SOURCE DOCUMENT:
# Major beetle announcement more double talk



## htg39 (Oct 2, 2011)

Dealer got an E- Mail today with the same ramp-up Stories---and that the Sold orders in the System will be ramped up Slowly especially the ones that include Suun Roofs(Whcich was only one holdup)...some of the orders might move up as much as 90 Days like mine which is now August------but no firm commitment--others with out sunroof will move up even faster.......
They did say that the dates in the System are still holding and are firm and will be updated as the Year progresses.
They have sold over 5400 Beetles---my Question how many have hit the Dealers--------I bet you its not even a 1000..
Tommorow is a Dealer Meeting in the Northeast with VW ----I would love to be there for that one when it comes to the Beetle.
My Dealer did say he knows nothing more then he did yesterday about my order, and his Rep at VW says he has no answers either that would pacify me........(and thats a Quote).....Harvey


----------



## ltlebug (Jan 12, 2012)

EXERCISE DATA:
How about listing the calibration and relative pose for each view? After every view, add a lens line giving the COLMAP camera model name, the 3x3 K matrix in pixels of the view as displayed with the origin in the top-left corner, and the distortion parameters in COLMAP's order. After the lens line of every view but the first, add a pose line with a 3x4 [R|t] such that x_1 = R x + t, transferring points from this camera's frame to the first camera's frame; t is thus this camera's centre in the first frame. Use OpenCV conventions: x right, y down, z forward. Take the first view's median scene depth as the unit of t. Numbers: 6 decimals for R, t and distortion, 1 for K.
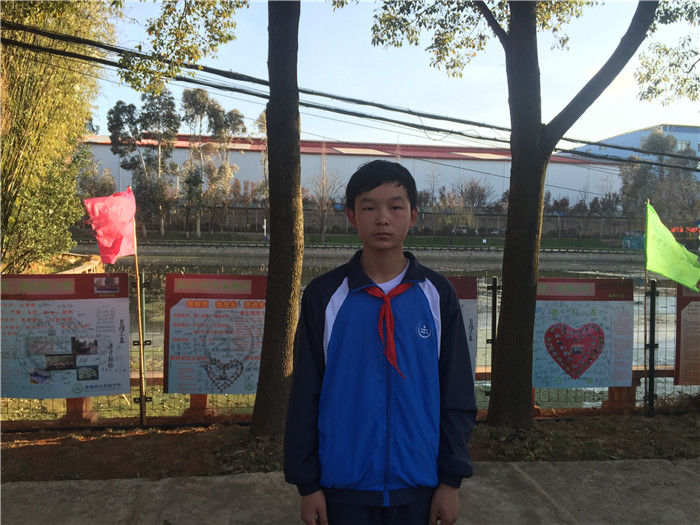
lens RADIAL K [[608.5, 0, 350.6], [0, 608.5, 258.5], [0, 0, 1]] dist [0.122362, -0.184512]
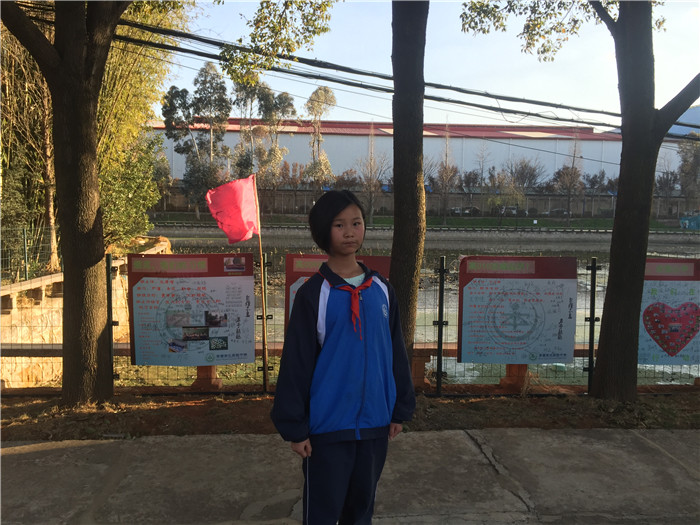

TASK GOAL:
Pull out of the Beetle thread everything from "# Major beetle" down to "even a 1000..", with no changes. Rely on the Beetle thread alone.

EXERCISE RESPONSE:
# Major beetle announcement more double talk



## htg39 (Oct 2, 2011)

Dealer got an E- Mail today with the same ramp-up Stories---and that the Sold orders in the System will be ramped up Slowly especially the ones that include Suun Roofs(Whcich was only one holdup)...some of the orders might move up as much as 90 Days like mine which is now August------but no firm commitment--others with out sunroof will move up even faster.......
They did say that the dates in the System are still holding and are firm and will be updated as the Year progresses.
They have sold over 5400 Beetles---my Question how many have hit the Dealers--------I bet you its not even a 1000..